=== TEXT TO READ ===

Last week we brought you a queen who defies mainstream culture at every turn. This week is all about an international drag superstar. And no, I don’t mean RuPaul. In fact, RuPaul is no longer the most famous drag queen in the world. Pabllo Vittar, a Brazilian pop star with a huge online following, has stolen that title.
Pabllo Vittar has done it all. She’s been on a telenovela and Coca-Cola cans. She’s sold out stadiums and signed with Sony Music. She’s collaborated with Major Lazer, Charli XCX, and Fergie. She’s even made out with Diplo. And she’s only 23.
With 7.3 million Instagram followers and over 4 million YouTube subscribers, Vittar is easily the most followed drag queen on social media. Her success on platforms such as Instagram can be attributed to her large base of younger fans as well as her immaculate aesthetics. Just scroll through her photos, and you’ll see: Vittar is a true bombshell, modeling colorful wigs and striking outfits. She embodies what it means to be a pop diva, always glamorous, always sexy. And she knows it too: One of her most popular songs is called “Corpo Sensual” (“Sexy Body”).

=== DATA LINES ===

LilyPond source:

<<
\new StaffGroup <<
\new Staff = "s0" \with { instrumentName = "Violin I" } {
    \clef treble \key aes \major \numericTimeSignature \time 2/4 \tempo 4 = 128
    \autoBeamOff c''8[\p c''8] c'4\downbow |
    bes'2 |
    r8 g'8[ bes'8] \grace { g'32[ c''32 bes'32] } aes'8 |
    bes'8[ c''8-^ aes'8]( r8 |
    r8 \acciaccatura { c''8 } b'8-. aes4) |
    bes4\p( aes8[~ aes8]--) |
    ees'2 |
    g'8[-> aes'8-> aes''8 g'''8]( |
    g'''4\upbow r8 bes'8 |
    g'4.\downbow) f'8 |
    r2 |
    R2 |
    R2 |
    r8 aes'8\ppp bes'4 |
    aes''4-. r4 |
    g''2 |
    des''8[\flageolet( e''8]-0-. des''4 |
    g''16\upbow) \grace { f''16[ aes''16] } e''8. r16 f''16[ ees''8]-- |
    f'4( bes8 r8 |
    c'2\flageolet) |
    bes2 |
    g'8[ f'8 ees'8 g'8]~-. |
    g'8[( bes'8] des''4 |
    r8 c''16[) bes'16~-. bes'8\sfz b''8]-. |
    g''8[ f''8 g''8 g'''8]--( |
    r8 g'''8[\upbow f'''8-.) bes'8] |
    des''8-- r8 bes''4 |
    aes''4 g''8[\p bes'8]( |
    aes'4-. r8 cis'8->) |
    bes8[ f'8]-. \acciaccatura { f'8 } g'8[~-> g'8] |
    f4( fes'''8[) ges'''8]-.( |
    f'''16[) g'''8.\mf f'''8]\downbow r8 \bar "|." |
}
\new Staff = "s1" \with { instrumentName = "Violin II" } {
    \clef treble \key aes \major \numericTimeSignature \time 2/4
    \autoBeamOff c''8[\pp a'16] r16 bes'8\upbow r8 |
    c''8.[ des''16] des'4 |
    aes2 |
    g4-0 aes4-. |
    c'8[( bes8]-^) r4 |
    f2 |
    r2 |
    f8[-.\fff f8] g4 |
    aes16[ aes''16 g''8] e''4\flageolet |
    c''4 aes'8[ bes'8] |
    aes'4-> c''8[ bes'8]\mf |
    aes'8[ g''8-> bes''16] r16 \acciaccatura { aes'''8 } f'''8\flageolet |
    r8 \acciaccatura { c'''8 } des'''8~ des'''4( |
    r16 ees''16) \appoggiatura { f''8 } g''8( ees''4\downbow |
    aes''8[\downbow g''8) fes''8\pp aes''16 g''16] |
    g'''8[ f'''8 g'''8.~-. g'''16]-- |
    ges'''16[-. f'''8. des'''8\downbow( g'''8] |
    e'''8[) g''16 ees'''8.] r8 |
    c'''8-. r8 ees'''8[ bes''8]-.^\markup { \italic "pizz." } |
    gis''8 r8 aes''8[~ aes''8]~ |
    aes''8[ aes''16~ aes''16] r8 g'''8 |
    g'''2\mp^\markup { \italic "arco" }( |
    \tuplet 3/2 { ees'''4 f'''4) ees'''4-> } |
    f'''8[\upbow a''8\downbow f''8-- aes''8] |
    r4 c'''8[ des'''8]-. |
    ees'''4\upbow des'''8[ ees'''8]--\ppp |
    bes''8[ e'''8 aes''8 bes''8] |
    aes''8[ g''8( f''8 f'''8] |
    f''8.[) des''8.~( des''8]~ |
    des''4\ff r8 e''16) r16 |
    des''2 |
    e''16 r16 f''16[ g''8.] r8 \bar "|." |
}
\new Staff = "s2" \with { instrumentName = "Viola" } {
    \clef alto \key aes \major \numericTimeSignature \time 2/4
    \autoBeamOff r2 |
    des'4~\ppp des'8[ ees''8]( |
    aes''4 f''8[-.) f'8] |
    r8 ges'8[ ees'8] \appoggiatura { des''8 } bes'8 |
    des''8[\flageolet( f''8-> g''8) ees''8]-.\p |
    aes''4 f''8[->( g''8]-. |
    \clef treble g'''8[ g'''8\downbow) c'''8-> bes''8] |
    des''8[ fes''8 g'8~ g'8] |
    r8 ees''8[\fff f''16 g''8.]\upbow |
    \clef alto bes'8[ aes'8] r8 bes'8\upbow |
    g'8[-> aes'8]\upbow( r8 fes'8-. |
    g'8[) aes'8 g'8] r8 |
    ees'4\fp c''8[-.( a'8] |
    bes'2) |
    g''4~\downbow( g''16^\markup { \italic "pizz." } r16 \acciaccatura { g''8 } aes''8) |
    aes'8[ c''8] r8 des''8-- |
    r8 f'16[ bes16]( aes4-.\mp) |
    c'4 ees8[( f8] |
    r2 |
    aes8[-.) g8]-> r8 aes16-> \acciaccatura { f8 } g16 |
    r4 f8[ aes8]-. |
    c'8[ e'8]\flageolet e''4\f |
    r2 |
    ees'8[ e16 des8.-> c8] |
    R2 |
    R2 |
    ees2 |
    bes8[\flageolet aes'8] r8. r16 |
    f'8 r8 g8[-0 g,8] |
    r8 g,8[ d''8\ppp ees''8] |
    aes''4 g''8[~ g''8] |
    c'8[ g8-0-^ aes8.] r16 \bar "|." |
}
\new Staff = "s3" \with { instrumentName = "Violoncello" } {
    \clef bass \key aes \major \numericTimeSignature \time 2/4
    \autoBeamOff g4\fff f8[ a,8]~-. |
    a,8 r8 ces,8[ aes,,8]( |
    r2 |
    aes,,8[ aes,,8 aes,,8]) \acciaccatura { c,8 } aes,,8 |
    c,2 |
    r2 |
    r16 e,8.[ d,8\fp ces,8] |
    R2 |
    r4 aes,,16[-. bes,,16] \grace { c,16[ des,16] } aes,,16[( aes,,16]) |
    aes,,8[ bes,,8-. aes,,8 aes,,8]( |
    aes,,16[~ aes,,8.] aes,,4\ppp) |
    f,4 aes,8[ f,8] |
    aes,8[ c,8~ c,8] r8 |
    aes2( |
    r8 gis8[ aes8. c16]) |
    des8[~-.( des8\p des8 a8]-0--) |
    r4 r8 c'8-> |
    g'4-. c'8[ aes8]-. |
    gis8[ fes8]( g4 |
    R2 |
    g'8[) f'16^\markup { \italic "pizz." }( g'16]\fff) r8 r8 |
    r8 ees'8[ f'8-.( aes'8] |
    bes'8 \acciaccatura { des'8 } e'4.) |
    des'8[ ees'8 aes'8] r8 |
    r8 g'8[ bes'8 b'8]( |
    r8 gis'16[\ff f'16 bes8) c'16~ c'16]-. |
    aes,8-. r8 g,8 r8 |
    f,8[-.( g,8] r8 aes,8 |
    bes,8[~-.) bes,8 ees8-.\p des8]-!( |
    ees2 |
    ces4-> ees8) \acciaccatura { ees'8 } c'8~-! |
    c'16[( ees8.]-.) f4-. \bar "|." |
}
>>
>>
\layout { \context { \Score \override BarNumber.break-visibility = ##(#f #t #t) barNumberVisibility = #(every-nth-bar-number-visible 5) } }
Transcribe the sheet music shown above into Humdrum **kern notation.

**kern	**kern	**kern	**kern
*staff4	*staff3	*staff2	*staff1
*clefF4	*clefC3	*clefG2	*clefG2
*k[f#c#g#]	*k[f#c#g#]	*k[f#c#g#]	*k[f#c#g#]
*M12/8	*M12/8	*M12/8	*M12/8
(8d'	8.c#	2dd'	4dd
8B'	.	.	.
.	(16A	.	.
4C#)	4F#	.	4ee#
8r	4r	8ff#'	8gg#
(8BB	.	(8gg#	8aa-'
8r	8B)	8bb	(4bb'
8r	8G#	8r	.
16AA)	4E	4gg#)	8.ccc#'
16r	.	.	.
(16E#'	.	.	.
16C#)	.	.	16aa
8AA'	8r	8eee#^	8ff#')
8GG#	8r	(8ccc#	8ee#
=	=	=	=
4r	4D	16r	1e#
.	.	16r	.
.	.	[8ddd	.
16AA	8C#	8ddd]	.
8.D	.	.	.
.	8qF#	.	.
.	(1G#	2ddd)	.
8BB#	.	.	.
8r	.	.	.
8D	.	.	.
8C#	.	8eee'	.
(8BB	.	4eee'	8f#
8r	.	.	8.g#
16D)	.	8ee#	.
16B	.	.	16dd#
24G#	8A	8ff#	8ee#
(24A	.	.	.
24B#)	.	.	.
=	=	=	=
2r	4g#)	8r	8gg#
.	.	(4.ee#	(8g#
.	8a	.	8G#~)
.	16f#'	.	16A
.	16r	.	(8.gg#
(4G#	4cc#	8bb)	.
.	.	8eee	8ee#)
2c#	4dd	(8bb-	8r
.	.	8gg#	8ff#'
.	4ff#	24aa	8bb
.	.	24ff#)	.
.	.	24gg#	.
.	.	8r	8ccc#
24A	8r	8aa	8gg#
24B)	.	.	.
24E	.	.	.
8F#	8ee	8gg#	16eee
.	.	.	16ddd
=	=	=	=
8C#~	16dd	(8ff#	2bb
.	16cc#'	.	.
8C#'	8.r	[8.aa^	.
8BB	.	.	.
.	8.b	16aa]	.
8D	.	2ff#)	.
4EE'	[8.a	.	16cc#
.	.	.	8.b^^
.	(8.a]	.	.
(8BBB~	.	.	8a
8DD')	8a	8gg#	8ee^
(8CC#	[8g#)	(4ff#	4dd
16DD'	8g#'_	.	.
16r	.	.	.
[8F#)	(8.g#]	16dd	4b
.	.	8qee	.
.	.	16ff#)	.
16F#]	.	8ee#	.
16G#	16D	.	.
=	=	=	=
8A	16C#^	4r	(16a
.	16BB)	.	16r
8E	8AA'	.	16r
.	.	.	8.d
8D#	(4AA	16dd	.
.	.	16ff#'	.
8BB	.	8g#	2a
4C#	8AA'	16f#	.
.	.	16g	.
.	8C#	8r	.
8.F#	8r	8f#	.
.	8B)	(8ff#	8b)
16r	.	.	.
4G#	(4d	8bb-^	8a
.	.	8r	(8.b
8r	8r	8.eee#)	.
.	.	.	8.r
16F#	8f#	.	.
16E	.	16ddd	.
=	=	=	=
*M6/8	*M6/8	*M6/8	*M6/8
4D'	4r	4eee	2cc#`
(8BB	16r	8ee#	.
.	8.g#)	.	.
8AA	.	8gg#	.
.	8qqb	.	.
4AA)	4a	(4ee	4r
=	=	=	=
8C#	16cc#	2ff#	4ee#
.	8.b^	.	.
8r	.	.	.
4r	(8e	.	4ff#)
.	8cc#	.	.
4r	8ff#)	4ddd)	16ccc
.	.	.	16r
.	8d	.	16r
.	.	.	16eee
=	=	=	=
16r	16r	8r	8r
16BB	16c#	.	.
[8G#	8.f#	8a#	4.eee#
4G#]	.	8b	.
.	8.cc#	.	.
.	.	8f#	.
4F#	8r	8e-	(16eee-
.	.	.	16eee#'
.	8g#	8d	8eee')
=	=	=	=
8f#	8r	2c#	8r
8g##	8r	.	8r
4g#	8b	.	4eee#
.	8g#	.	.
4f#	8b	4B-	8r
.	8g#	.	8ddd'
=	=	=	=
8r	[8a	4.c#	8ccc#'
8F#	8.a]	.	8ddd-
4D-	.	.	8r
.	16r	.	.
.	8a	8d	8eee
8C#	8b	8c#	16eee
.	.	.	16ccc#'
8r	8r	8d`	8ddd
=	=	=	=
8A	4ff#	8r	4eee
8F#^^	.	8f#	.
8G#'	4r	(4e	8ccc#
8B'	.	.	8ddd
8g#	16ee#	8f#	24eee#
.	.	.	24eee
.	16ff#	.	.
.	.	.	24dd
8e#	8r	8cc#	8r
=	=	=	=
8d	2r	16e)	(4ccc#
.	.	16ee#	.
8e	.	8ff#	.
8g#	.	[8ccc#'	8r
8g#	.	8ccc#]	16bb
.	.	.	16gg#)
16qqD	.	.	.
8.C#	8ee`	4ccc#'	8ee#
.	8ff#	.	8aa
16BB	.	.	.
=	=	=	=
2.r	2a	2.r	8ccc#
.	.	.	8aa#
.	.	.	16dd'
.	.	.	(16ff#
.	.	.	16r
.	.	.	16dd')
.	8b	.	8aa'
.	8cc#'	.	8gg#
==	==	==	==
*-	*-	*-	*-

=== WORK TO DO ===
**A.** Name every artist the passage on Pabllo Vittar says she has collaborated with.
**B.** According to the passage on Pabllo Vittar, what accounts for her success on platforms such as Instagram?
**C.** Write a continuation of the passage on Pabllo Vittar, starting after its final sentence.
The data that accompany this page are separate material and have no connection to the passage on Pabllo Vittar.

=== FINAL RESULTS ===
**A.** Major Lazer, Charli XCX, and Fergie.

**B.** The passage credits her success to her large base of younger fans and to her immaculate aesthetics. It points to her photos as evidence, where she models colorful wigs and striking outfits.

**C.**
But to call Pabllo Vittar just an Internet sensation would be vastly underselling her work. In fact, Drag Race alum Aja, an unabashed fan of Vittar, is insistent that the Brazilian’s art transcends even drag itself. “I wouldn’t consider that drag music; she’s a pop star,” Aja tells Mic about Vittar’s music.
Aja’s comment articulates Vittar’s incredibly influential yet complicated role not just in the world of drag, but beyond as well. Aja’s not the only one who’s struggled to label Vittar. Is she a drag queen? Is she a pop star? She performs in drag, but not in clubs. She doesn’t lip-sync either. There seems to be such a struggle to categorize Pabllo Vittar because something about her act feels too mainstream or too professional to be drag. But the beauty of Vittar is that she resists such categorization: she’s a drag queen and a pop star. She’s paving the way for drag performers to be taken seriously as artists beyond their own subculture. She’s changing the way people across the globe think of drag. Aja herself says it best: “She is breaking society’s box of what drag is capable of.”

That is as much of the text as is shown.